[Spatial grounding data]
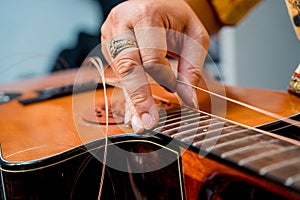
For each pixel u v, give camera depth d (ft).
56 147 1.34
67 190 1.30
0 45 3.00
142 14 1.36
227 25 1.79
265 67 2.40
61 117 1.59
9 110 1.73
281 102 1.50
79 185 1.32
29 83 2.19
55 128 1.49
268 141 1.19
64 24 3.05
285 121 1.33
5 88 2.08
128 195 1.35
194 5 1.71
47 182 1.28
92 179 1.33
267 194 1.20
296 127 1.31
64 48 3.02
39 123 1.56
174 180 1.27
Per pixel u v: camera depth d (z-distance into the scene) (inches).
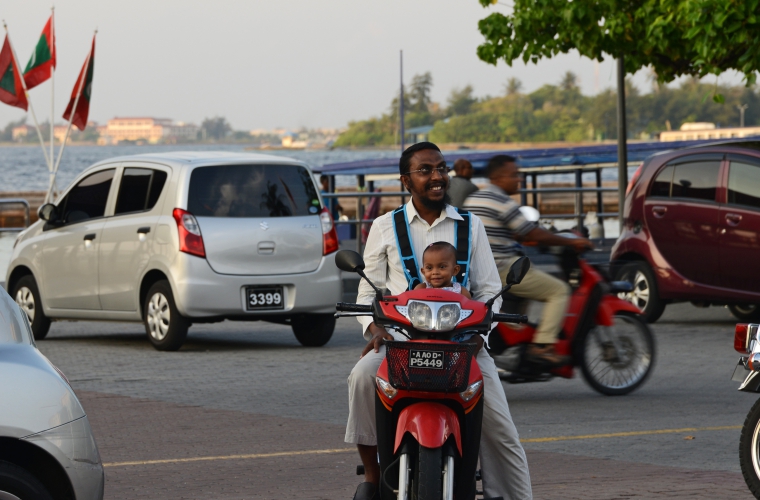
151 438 368.8
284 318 599.5
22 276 662.5
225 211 574.2
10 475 203.5
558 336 426.9
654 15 756.0
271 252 577.3
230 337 653.3
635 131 7687.0
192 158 585.3
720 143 663.8
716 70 723.4
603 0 777.6
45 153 1102.4
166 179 579.8
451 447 216.7
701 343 606.5
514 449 240.2
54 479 211.5
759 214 628.4
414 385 212.4
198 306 564.1
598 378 447.2
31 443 204.4
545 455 343.3
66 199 637.9
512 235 422.9
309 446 355.9
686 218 659.4
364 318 241.9
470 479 224.8
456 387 212.2
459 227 242.1
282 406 426.6
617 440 365.4
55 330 705.6
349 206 2096.5
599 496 289.3
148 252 579.2
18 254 655.1
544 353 424.5
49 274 634.8
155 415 408.5
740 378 284.8
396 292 243.9
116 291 597.6
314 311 587.2
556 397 450.6
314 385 474.6
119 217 601.3
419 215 242.7
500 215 419.5
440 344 209.8
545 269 646.5
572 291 431.2
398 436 218.5
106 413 412.2
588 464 329.7
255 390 462.0
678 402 436.5
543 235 422.0
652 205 677.9
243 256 572.1
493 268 244.7
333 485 304.7
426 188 239.3
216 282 565.6
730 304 653.3
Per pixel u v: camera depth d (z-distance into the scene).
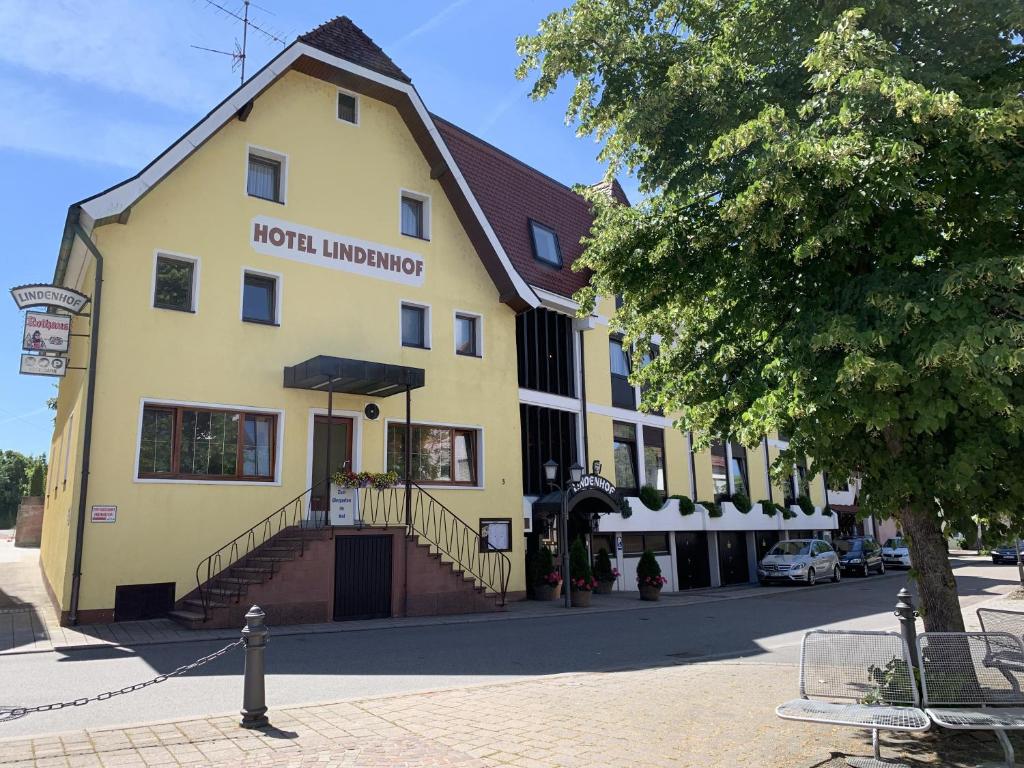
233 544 14.06
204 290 14.48
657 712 6.92
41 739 5.98
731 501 28.44
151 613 12.96
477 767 5.30
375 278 17.12
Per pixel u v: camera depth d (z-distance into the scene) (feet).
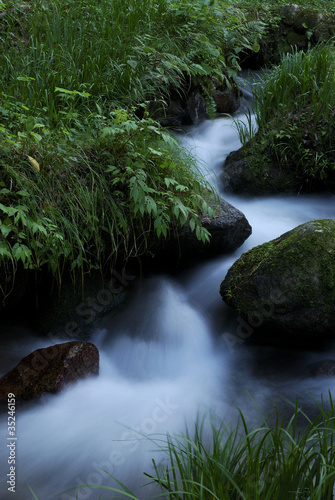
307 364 11.28
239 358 11.83
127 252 12.47
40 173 11.21
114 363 11.83
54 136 12.25
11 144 11.09
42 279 12.25
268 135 17.26
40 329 12.23
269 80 18.76
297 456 6.82
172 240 12.75
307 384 10.61
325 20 25.14
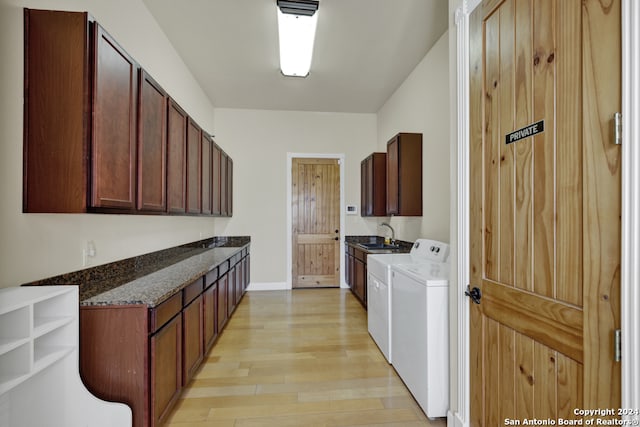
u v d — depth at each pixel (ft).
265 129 16.48
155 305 4.98
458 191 5.20
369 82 12.95
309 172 16.80
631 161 2.55
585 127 2.95
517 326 3.92
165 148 7.11
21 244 4.57
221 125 16.14
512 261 4.00
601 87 2.79
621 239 2.64
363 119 16.93
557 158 3.28
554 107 3.30
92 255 6.16
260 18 8.77
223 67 11.66
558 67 3.24
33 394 4.20
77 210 4.58
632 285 2.56
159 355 5.23
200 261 9.18
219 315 9.52
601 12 2.77
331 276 16.97
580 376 3.04
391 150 11.51
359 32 9.34
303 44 9.43
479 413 4.73
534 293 3.63
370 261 10.07
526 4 3.68
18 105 4.46
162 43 9.39
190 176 9.02
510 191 4.01
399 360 7.54
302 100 15.11
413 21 8.79
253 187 16.38
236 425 5.84
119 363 4.87
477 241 4.74
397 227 13.79
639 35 2.48
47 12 4.54
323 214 16.90
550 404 3.40
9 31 4.34
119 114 5.23
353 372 7.80
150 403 4.95
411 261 8.81
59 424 4.41
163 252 9.55
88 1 5.93
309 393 6.89
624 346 2.62
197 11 8.48
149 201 6.33
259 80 12.79
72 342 4.50
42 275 4.96
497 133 4.25
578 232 3.05
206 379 7.47
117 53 5.16
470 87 4.86
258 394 6.85
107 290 5.55
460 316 5.18
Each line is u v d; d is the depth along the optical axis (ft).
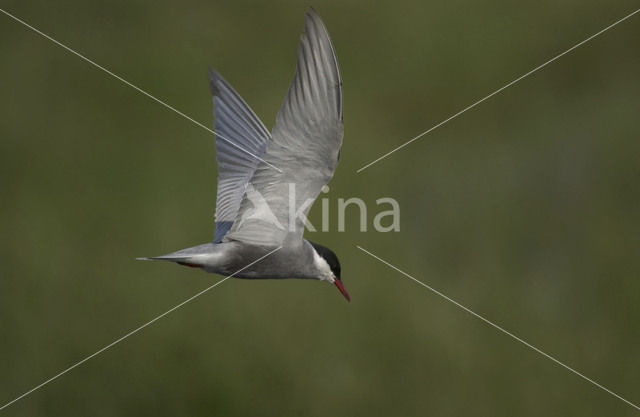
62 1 53.01
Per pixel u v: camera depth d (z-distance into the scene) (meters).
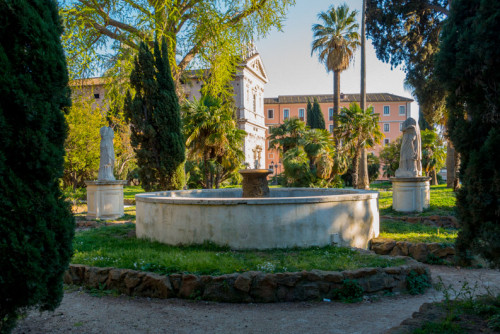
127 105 14.39
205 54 18.06
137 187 36.41
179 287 5.34
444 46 4.27
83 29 16.73
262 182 9.32
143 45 14.09
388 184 37.56
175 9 16.31
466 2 4.16
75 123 21.86
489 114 3.89
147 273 5.48
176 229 7.60
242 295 5.18
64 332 4.09
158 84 14.05
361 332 4.07
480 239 4.09
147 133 13.88
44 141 3.38
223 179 22.02
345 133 24.00
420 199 12.02
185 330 4.19
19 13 3.26
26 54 3.34
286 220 7.05
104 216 12.50
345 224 7.55
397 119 66.94
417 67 23.70
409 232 9.14
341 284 5.30
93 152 22.53
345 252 6.71
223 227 7.13
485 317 3.76
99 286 5.66
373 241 8.12
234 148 20.78
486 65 3.79
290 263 5.89
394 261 6.09
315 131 25.42
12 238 3.20
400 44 23.95
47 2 3.70
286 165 23.20
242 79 45.38
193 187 24.27
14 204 3.24
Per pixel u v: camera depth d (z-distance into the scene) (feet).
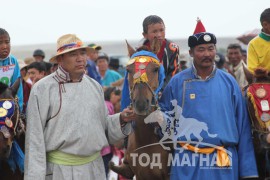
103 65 49.49
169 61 26.03
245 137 22.50
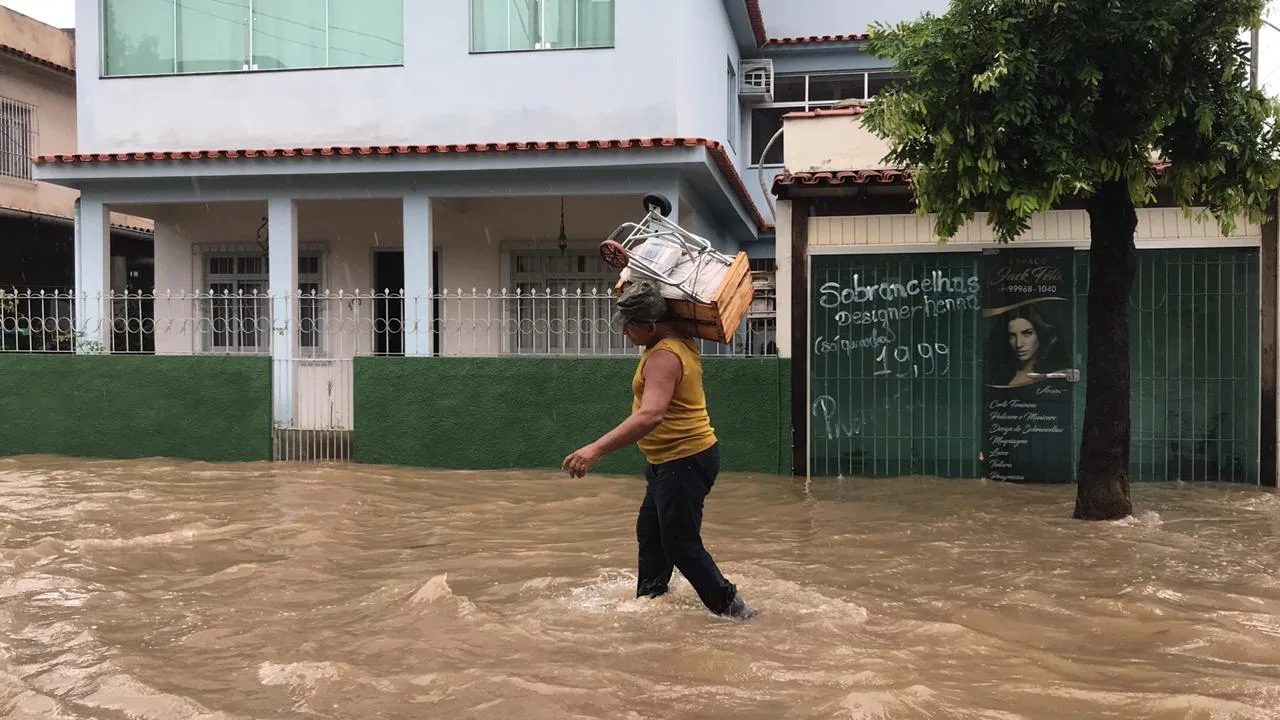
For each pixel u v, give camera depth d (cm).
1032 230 960
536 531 741
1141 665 419
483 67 1254
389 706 371
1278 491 915
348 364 1154
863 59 1741
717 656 419
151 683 400
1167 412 963
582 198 1348
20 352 1209
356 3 1286
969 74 724
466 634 461
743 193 1430
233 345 1431
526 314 1368
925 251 991
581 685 389
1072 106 714
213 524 756
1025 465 966
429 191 1220
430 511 828
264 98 1297
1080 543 686
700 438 479
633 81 1223
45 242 1784
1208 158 720
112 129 1328
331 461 1146
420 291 1218
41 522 763
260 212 1420
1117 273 774
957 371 991
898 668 411
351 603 527
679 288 470
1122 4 686
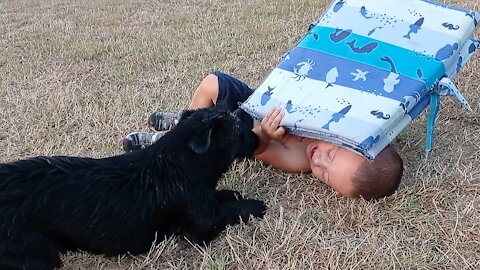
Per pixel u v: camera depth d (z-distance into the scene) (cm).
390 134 106
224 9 242
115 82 174
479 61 165
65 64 192
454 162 122
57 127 146
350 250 99
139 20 237
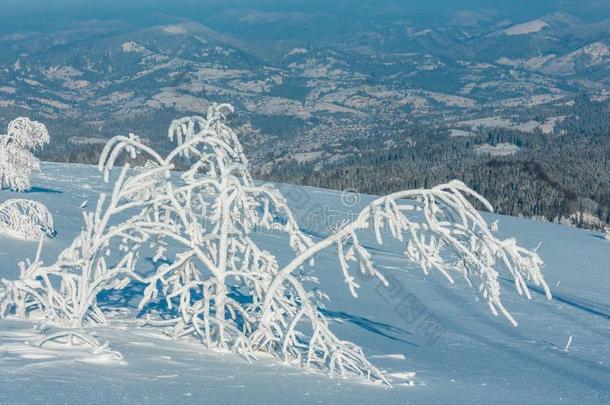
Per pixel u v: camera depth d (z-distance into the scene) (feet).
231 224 35.65
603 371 41.11
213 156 36.24
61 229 87.51
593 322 65.05
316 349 35.86
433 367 37.06
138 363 26.84
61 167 216.13
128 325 35.94
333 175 308.60
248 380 26.61
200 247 38.06
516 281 30.32
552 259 124.67
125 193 34.42
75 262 33.78
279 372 29.30
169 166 34.94
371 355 38.70
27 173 122.11
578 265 119.14
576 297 83.15
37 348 26.66
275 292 33.68
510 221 195.62
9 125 118.21
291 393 25.13
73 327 32.63
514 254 30.32
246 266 35.47
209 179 34.73
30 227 73.72
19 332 29.32
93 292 33.83
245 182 37.09
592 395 32.58
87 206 121.19
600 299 83.82
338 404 24.14
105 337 31.30
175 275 35.63
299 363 31.94
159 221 36.40
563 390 33.45
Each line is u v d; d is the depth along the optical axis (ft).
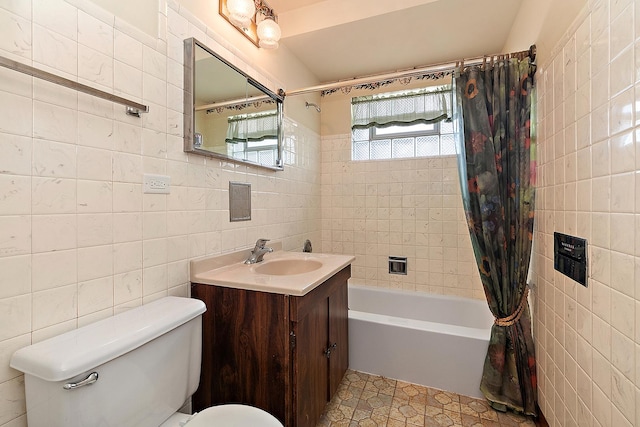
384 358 5.98
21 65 2.33
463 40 6.79
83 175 2.97
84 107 2.97
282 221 6.93
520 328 5.03
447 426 4.66
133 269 3.48
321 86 6.40
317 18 6.40
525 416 4.88
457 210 7.94
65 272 2.82
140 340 2.79
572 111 3.66
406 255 8.42
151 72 3.71
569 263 3.73
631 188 2.56
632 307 2.54
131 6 3.48
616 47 2.76
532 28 5.07
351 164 8.94
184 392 3.41
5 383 2.42
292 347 3.78
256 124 5.80
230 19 4.90
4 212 2.41
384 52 7.36
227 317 4.11
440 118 8.06
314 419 4.30
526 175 5.00
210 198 4.70
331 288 4.93
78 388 2.32
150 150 3.69
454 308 7.72
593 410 3.17
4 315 2.41
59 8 2.78
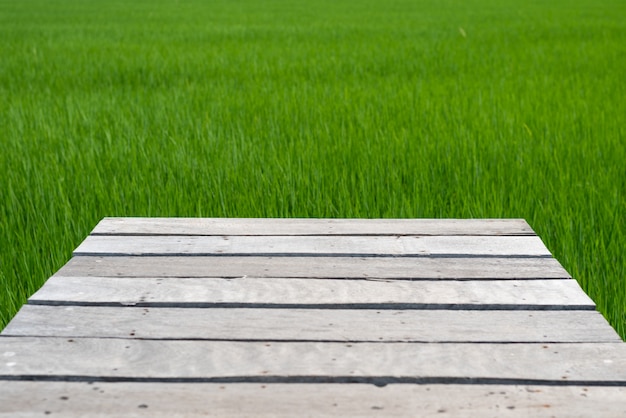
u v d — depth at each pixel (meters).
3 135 6.48
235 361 1.96
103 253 2.86
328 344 2.07
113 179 4.95
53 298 2.39
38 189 4.71
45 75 10.41
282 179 4.96
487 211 4.54
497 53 12.67
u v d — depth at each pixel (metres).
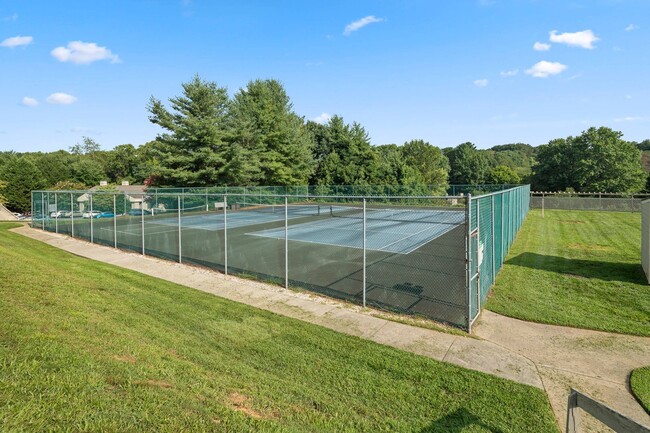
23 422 2.58
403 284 9.47
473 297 7.19
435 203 38.59
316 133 56.69
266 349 5.73
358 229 20.67
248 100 46.53
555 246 14.68
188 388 3.90
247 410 3.71
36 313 5.47
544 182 52.69
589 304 7.94
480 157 73.44
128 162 88.88
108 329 5.50
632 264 11.37
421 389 4.65
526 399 4.48
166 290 8.94
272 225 22.81
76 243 16.61
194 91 36.50
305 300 8.44
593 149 47.75
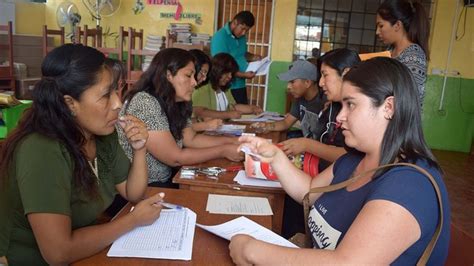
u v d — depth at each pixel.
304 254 0.89
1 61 5.00
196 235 1.17
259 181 1.72
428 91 5.96
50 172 1.02
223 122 3.24
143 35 5.68
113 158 1.40
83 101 1.07
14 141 1.06
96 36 5.18
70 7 5.28
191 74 2.15
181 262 1.02
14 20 5.41
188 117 2.34
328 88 1.94
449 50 5.80
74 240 1.01
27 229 1.09
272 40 5.74
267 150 1.41
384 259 0.81
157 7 5.62
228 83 3.65
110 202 1.36
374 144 1.00
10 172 1.05
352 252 0.82
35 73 5.43
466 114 5.98
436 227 0.87
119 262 1.01
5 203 1.07
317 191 1.15
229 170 1.86
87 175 1.12
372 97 0.96
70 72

Problem description →
Within these entries, output exactly the lines starting at the one with "394 261 6.09" and finishing at the one with "1167 412 963". Leave pictures out of the output.

Finished exercise →
394 261 6.09
315 131 25.42
12 238 3.20
400 44 23.95
47 2 3.70
286 165 23.20
242 79 45.38
193 187 24.27
14 204 3.24
Per pixel u v: camera depth d (z-distance into the scene) (feet).
103 65 49.49
169 61 26.03
245 137 22.50
For each pixel u v, give camera depth d (cm).
1032 230 960
536 531 741
1141 665 419
483 67 1254
389 706 371
1278 491 915
348 364 1154
863 59 1741
717 656 419
151 683 400
1167 412 963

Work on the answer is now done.